Indoor Self-Powered Perovskite Optoelectronics with Ultraflexible Monochromatic Light Source

Self-powered skin optoelectronics fabricated on ultrathin polymer films is emerging as one of the most promising components for the next-generation Internet of Things (IoT) technology. However, a longstanding challenge is the device underperformance owing to the low process temperature of polymer substrates. In addition, broadband electroluminescence (EL) based on organic or polymer semiconductors inevitably suffers from periodic spectral distortion due to Fabry-Pérot (FP) interference upon substrate bending, preventing advanced applications. Here, we present ultraflexible skin optoelectronics integrating high-performance solar cells and monochromatic light-emitting diodes using solution-processed perovskite semiconductors.
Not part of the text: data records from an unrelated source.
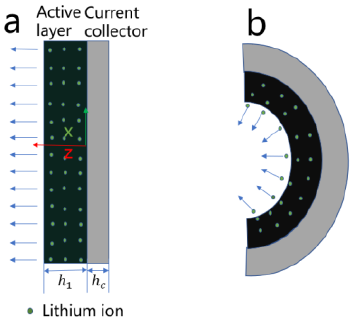
Figure 3. The structure of the electrode, wherein an active plate is combined with the current col- lector (( a ) initial state and ( b ) deformation state). (( a ) initial state and ( b ) deformation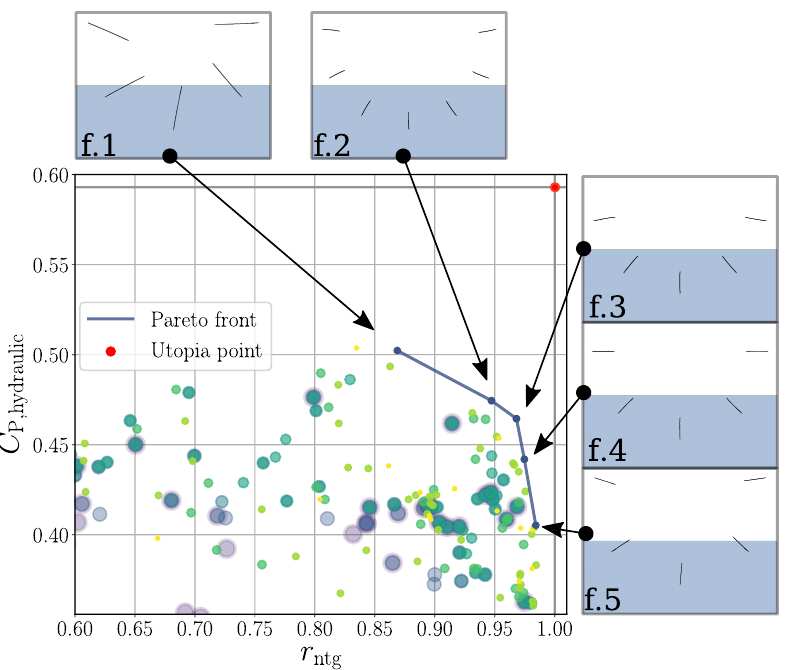
Figure 7. The top-5 best evaluations (Pareto front) of the optimisation, connected with a thick blue line. The respective geometries are also depicted. Dots indicate evaluations, with their colour and size indicating the generation they were produced in. The scales of both axes is such that only a portion of evaluated candidates are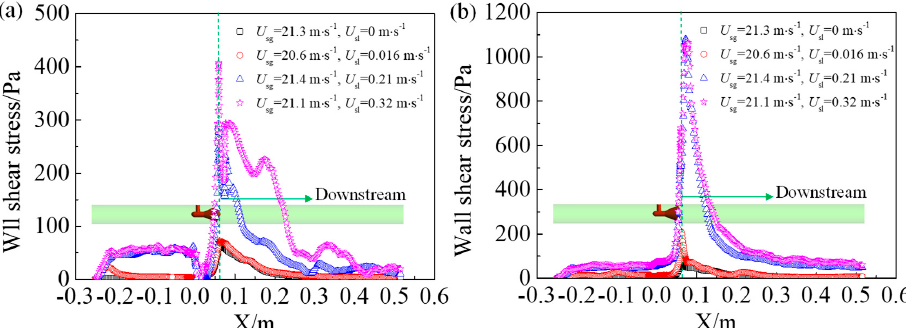
Figure 10. Wall shear stress at the top and bottom of the pipe ( a ) top; ( b ) bottom.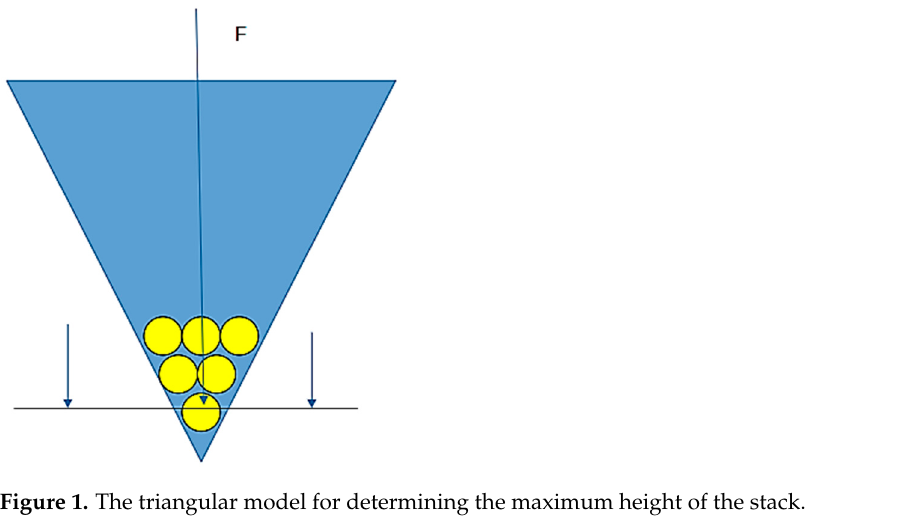
Figure 1. The triangular model for determining the maximum height of the stack.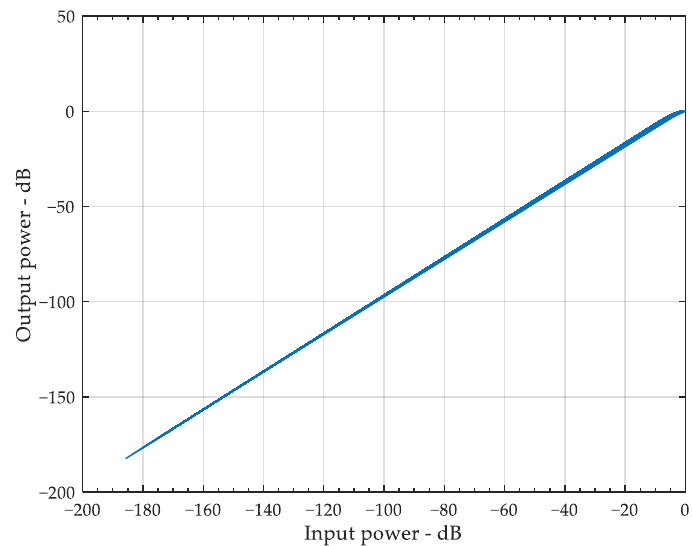
Figure 6. AM / AM characteristic curve of predistorter. Figure 6. AM/AM characteristic curve of predistorter. Figure 6. AM/AM characteristic curve of predistorter.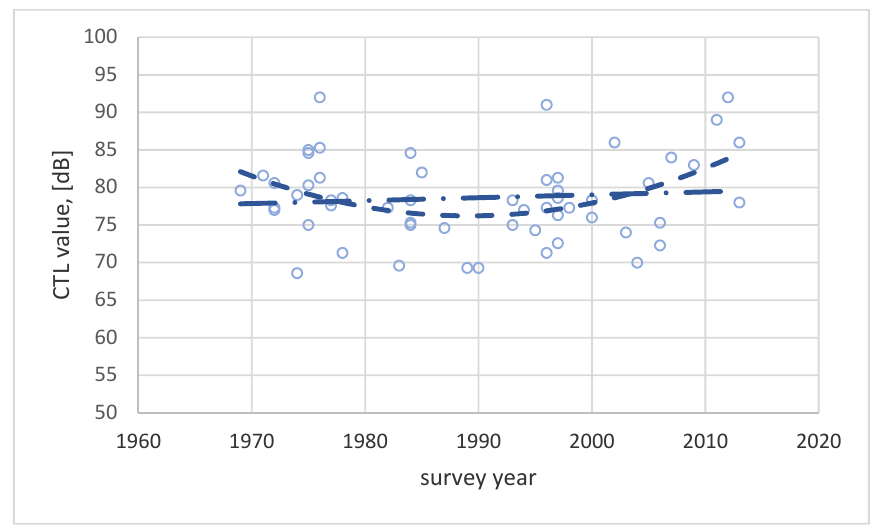
Figure 6. CTL values for 61 surveys on road traffic noise plotted as a function of study year. The two lines show a linear regression function (dash–dotted) and a second order polynomial regression function (dashed).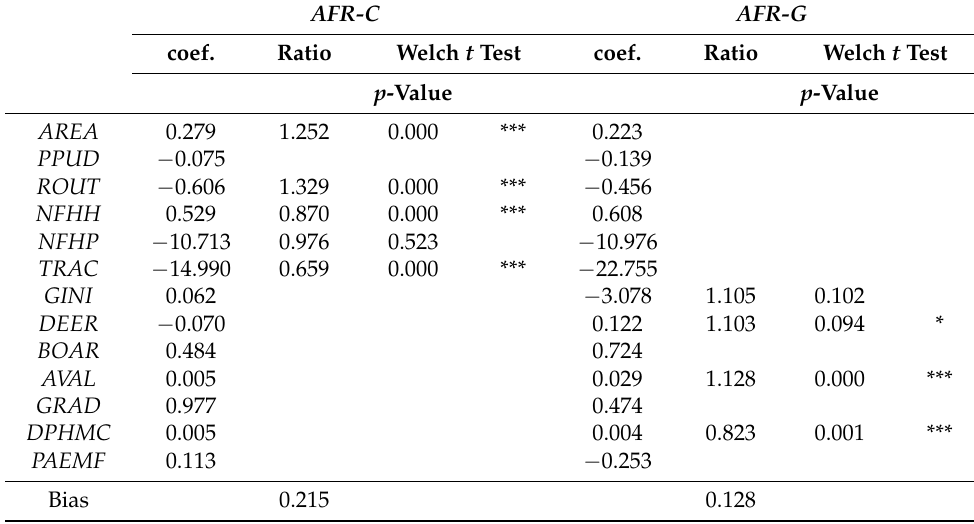
Table 4. Estimation result using ECD and performance comparison with ACD. AFR-C AFR-G coef. Ratio Welch t Test coef. Ratio Welch t Test p -Value p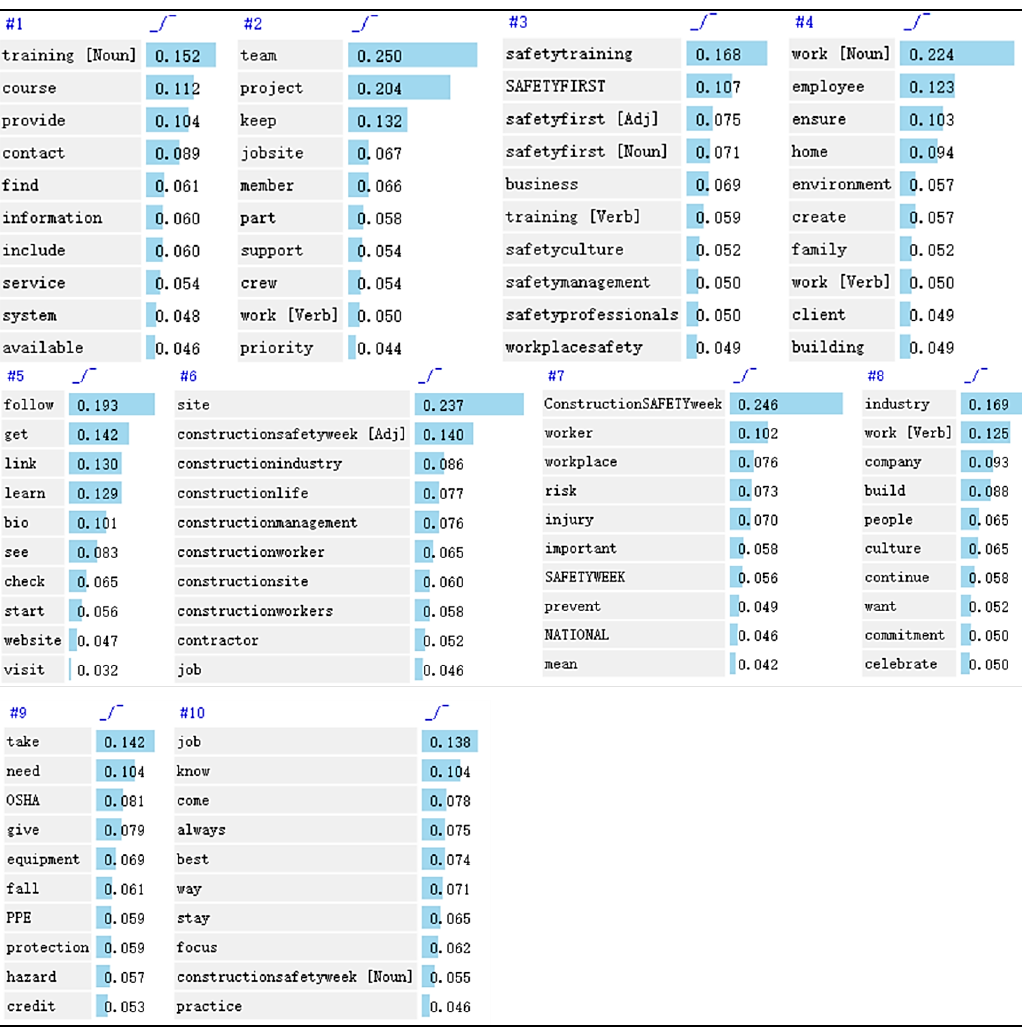
Figure 10. LDA topic model about construction health and safety on Instagram.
We demonstrate n-i-p perovskite solar cells and perovskite nanocrystal light-emitting diodes (PNC-LEDs), with power-conversion and current efficiencies of 18.2% and 15.2 cd A⁻¹, respectively, on ultrathin polymer substrates with high thermal stability, which is a record-high efficiency for ultraflexible perovskite solar cell. The narrowband EL with a full width at half-maximum of 23 nm successfully eliminates FP interference, yielding bending-insensitive spectra even under 50% of mechanical compression. Photo-plethysmography using our skin optoelectronic device demonstrated a signal selectivity of 98.2% at 87 bpm pulse. The results presented here pave the way to inexpensive and high-performance ultrathin optoelectronics for self-powered applications such as wearable displays and indoor IoT sensors.